The Real Cost of Cooling Configuration Errors

Hands in the network cause problems. A setting adjusted once, based on someone’s instinct of what needed to be changed at one moment in time, is often unmodified years later.

This is configuration rot. If your data center has been running for a while, the chances are pretty high that your cooling configurations, to name one example, are wildly out of sync. It’s even more likely you don’t know about it.

Every air conditioner is controlled by an embedded computer. Each computer supports multiple configuration parameters. Each of these different configurations can be perfectly acceptable. But a roomful of air conditioners with individually sensible configurations can produce bad outcomes when their collective impact is considered.

I recently toured a new data center in which each air conditioner supported 17 configuration parameters affecting temperature and humidity. There was a lot of unexplainable variation in the configurations. Six of the 17 configuration settings varied by more than 30%, unit to unit. Only five configurations were the same. Configuration variation initially and entropy over time wastes energy and prevents the overall air conditioning system from producing an acceptable temperature and humidity distribution.

Configuration errors contribute to accidental de-rating and loss of capacity. This wastes energy, and it’s costly from a capex perceptive. Perhaps you don’t need a new air conditioner. Instead, perhaps you can optimize or synchronize the configurations for the air conditioners you already have and unlock the capacity you need. Another common misconfiguration error is incompatible set points. If one air conditioner is trying to make a room cold and another is trying to make it warmer, the units will fight.

Configuration errors also contribute to poor free cooling performance. Misconfiguration can lock out free cooling in many ways.

The problem is significant. Large organizations use thousands of air conditioners. Manual management of individual configurations is impossible. Do the math. If you have 2000 air conditioners, each of which has up to 17 configuration parameters, you have 34,000 configuration possibilities, not to mention the additional external variables. How can you manage, much less optimize configurations over time?

Ideally, you need intelligent software that manages these configurations automatically. You need templates that prescribe optimized configuration. You need visibility to determine, on a regular basis, which configurations are necessary as conditions change. You need exception handling, so you can temporarily change configurations when you perform tasks such as maintenance, equipment swaps, and new customer additions, and then make sure the configurations return to their optimized state afterward. And, you need a system that will alert you when someone tries to change a configuration, and/or enforce optimized configurations automatically.

This concept isn’t new. It’s just rarely done. But if you aren’t aggressively managing configurations, you are losing money.

Why Don’t Data Centers Use Data?

Data analysis doesn’t readily fall into the typical data center operator’s job description.   That fact, and the traditional hands-on focus of those operators, isn’t likely to change soon.

But turning a blind eye or ignoring the floodgate of data now available to data centers through IoT technology, sensors and cloud-based analytics is no longer tenable.  While the data impact of IoT has yet to be truly realized, most data centers have already become too complex to be managed manually.

What’s needed is a new role entirely, one with dotted line/cross-functional responsibility to operations, energy, sustainability and planning teams.

Consider this.  The aircraft industry has historically been driven by design, mechanical and engineering teams.  Yet General Electric aircraft engines, as an example, throw off terabytes of data on every single flight.  This massive quantity of data isn’t managed by these traditional teams.  It’s managed by data analysts who continually monitor this information to assess safety and performance, and update the traditional teams who can take any necessary actions.

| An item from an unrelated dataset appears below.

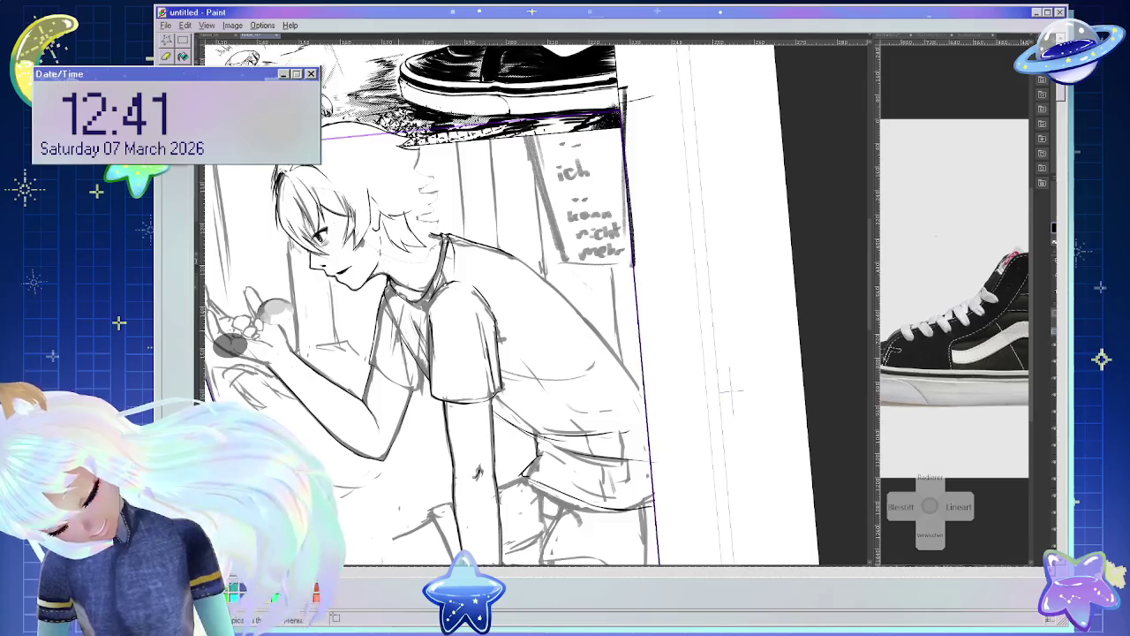
{"action": "key", "text": "End"}
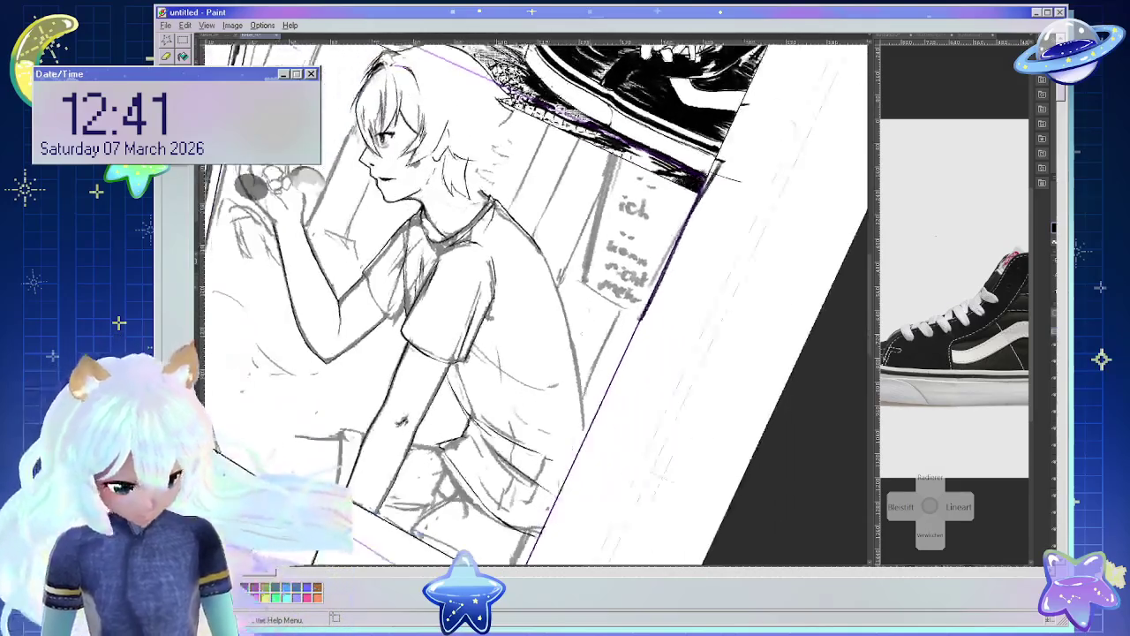
{"action": "scroll", "coordinate": [530, 300], "scroll_direction": "right", "scroll_amount": 2}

Like aircraft, data centers are complex systems.  Why aren’t they operated in the same data-driven way given that the data is available today?

Data center operators aren’t trained in data analysis nor can they be expected to take it on.  The new data analyst role requires an understanding and mastery of an entirely different set of tools.  It requires domain-specific knowledge so that incoming information can be intelligently monitored and triaged to determine what constitutes a red flag event, versus something that could be addressed during normal work hours to improve reliability or reduce energy costs.

It’s increasingly clear that managing solely through experience and physical oversight is no longer best practice and will no longer keep pace with the increasing complexity of modern data centers.  Planning or modeling based only on current conditions – or a moment in time –  is also not sufficient.  The rate of change, both planned and unplanned, is too great.  Data, like data centers, is fluid and multidimensional. 

Beyond the undeniable necessity of incorporating data into day-to-day operations to manage operational complexity, data analysis provides significant value-added benefit by revealing cost savings and revenue generating opportunities in energy use, capacity and risk avoidance.  It’s time to build this competency into data center operations.

A Look at 2014

In 2014 we leveraged the significant company, market and customer expansion we achieved in 2013 to focus on strategic partnerships.  Our goal was to significantly increase our global footprint with the considerable resources and vision of these industry leaders.  We have achieved that goal and more.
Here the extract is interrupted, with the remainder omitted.